JOHN EVANS: HENOCH

Alternately serene and dramatic, John Evans's radiant representations of the Cape Cod coast and upstate New York's Mohawk Valley are always thoughfully composed. His landscapes depict clouds scudding over empty shorelines and silhouetted piers, and vivid little boats and the reflecitons they cast. Seen at a distance, the works' interlocking triangles and generally rectilinear organization appear arranged but altogether natural. Up close, much of the brushwork looks like small blocks that buttress the banded overview.

Like one of the motifs that he favors, Evans's working method involves the calm that follows the storm. His luminous paint surface is initially built up with brush and palette knife. After the thick oil paint dries, it's smoothed down with a mechanical sander. Repeated additions and subtractions yield a thin, multilayered surface that lets light pass through translucent color to strike a white gesso ground and reflect back toward us.

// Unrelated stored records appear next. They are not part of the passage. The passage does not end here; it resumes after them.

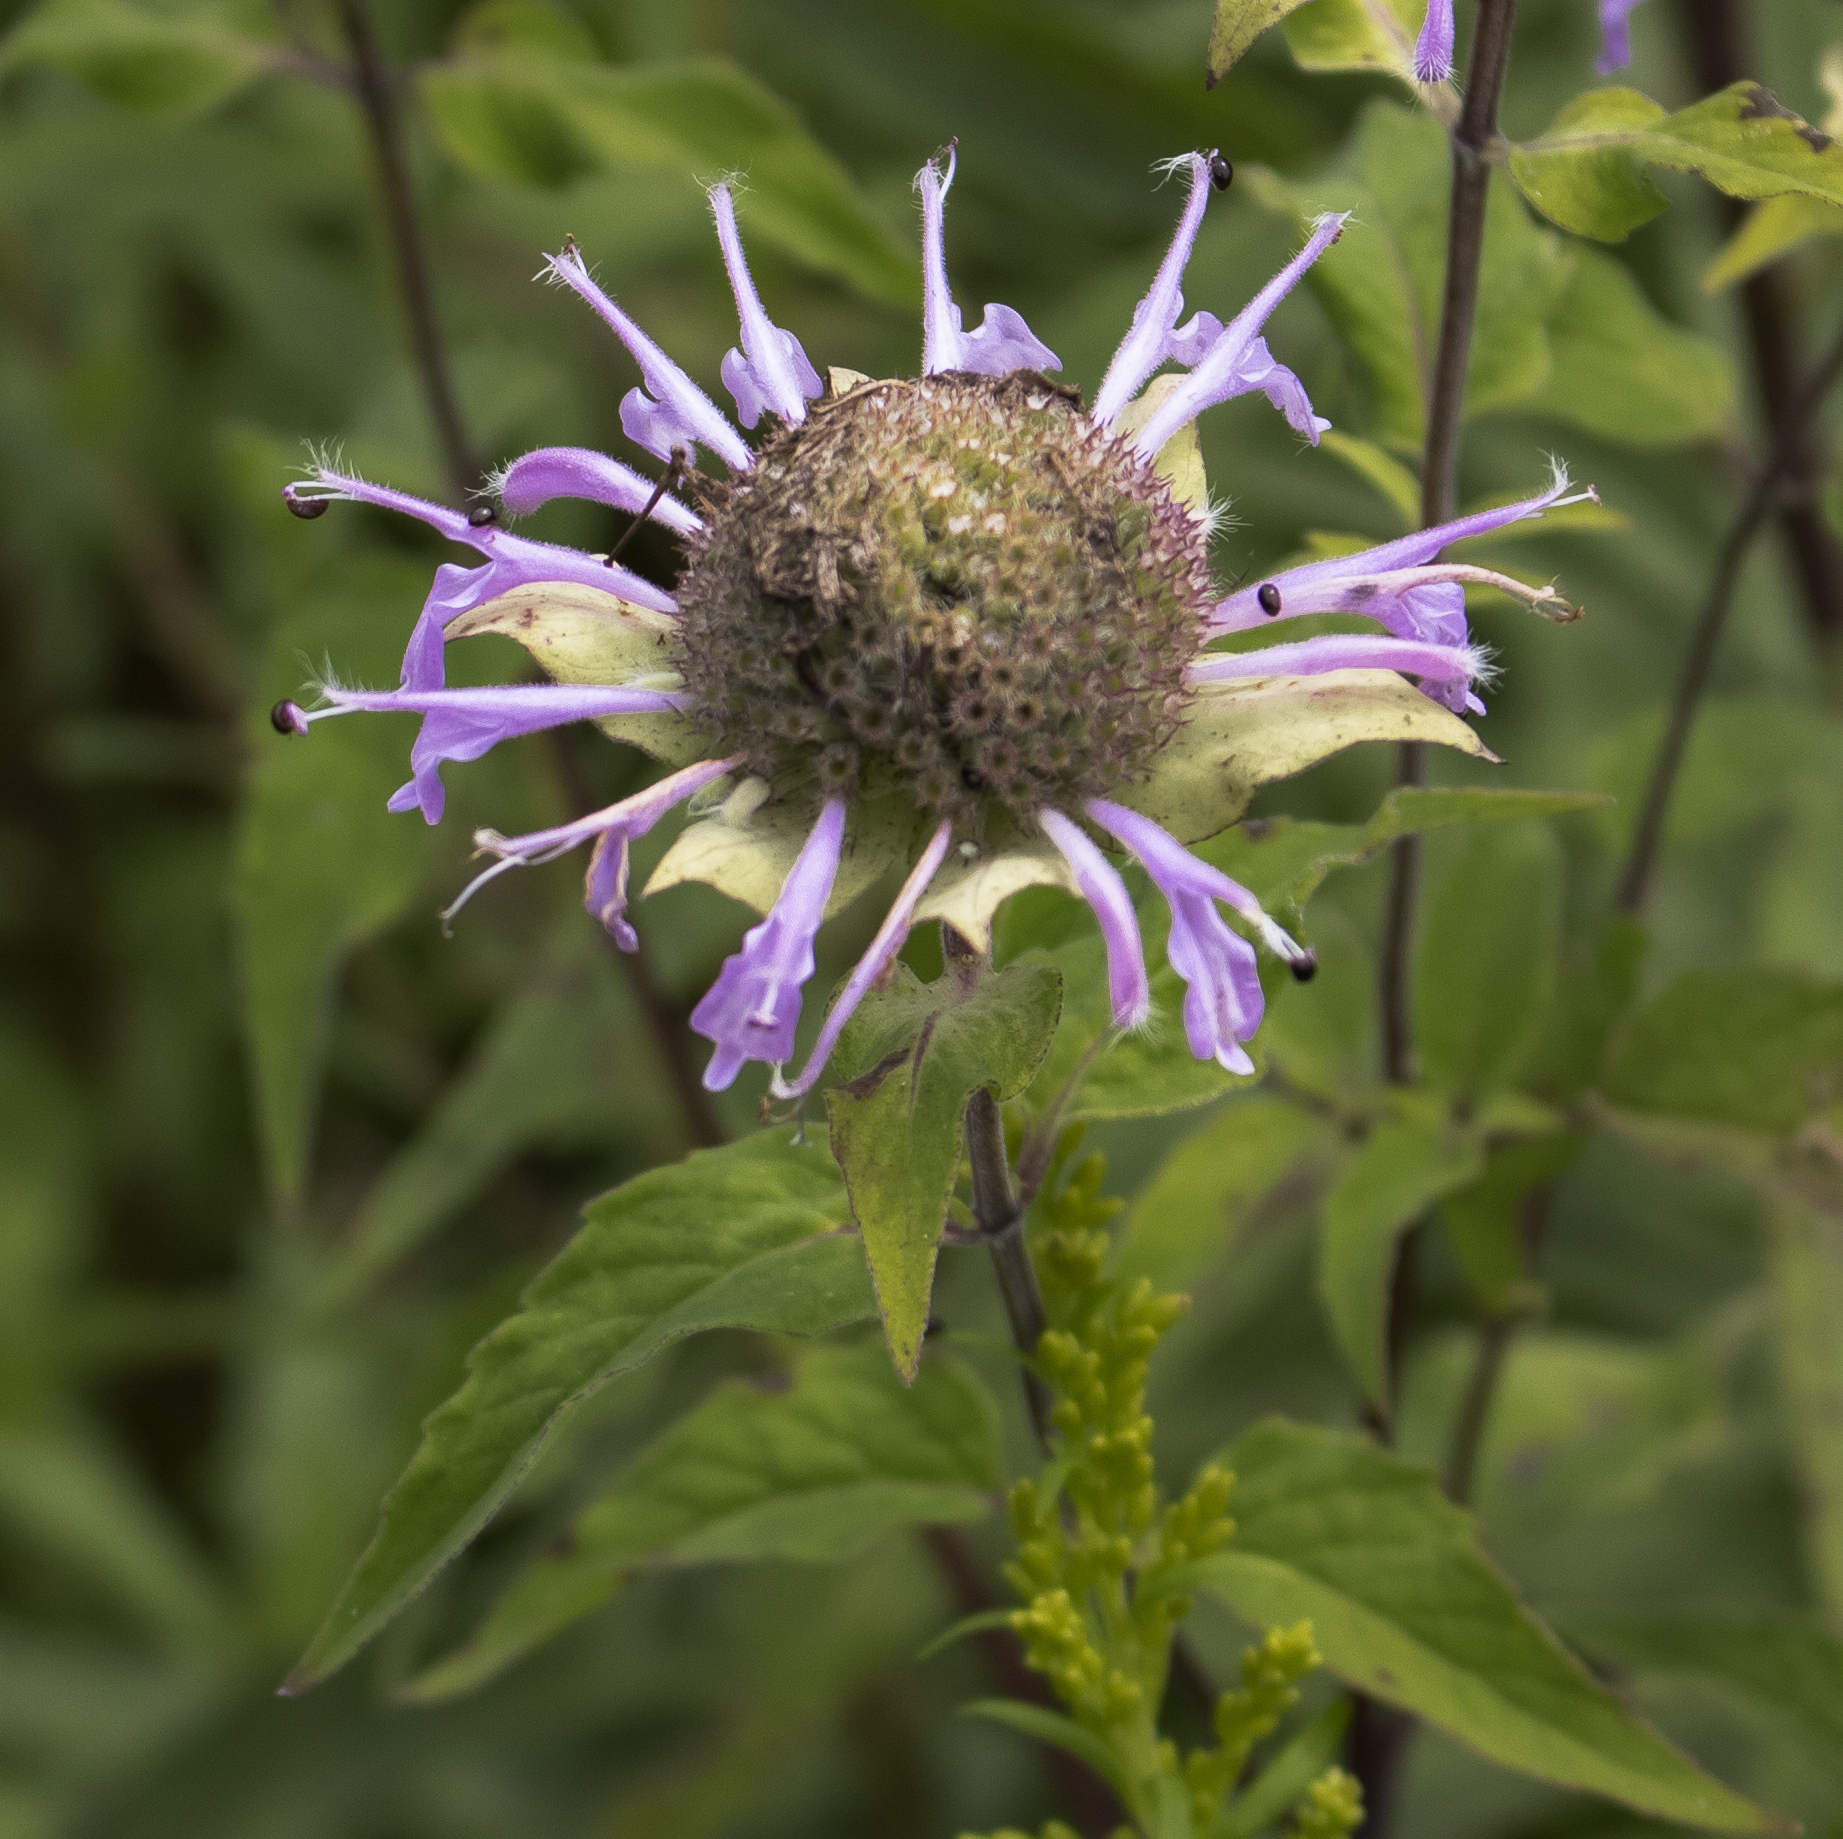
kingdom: Plantae
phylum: Tracheophyta
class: Magnoliopsida
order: Lamiales
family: Lamiaceae
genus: Monarda
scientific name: Monarda fistulosa
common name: Purple beebalm
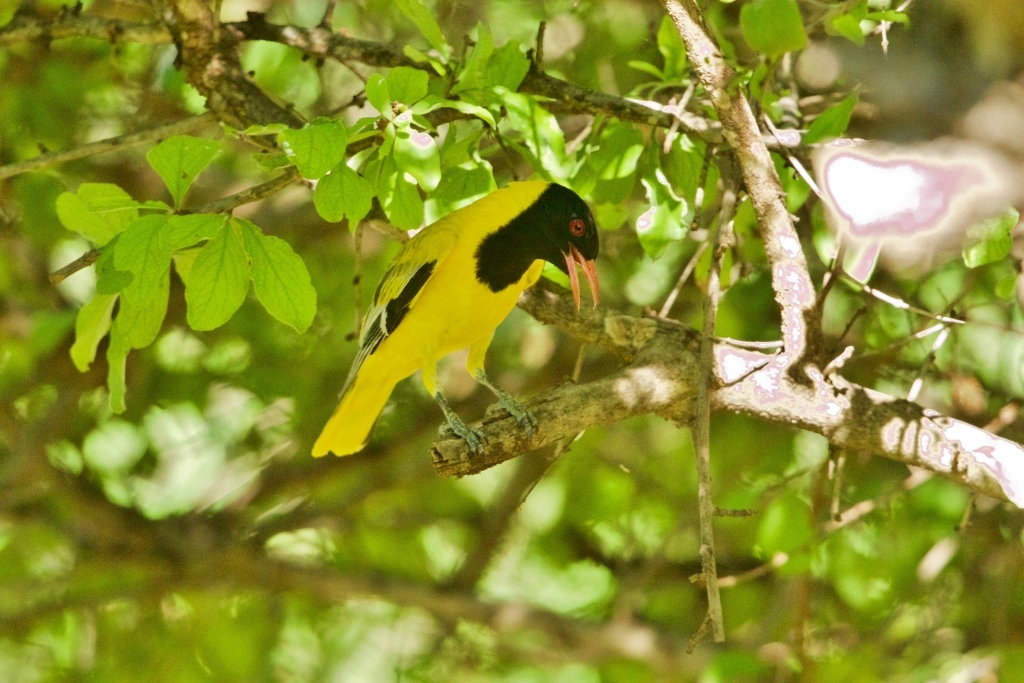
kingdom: Animalia
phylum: Chordata
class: Aves
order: Passeriformes
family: Oriolidae
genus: Oriolus
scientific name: Oriolus larvatus
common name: Black-headed oriole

Sometimes the atmosphere is quiet. Seemingly effortless works like The Beach and Two Boats evoke the sparse elegance of chamber music. In these images, a few bright dinghies and mooring posts punctuate vast areas of still, pewter-colored water and economically define space. The whole ensemble is at play in The Links, which represents sandy bluffs and scrubby hills rolling beneath a cobalt blue sky. This ambitious canvas captures a sense of place and something more: the sensation of wrestling nature onto the canvas, and enterprise that's difficult and delightful in equal measure.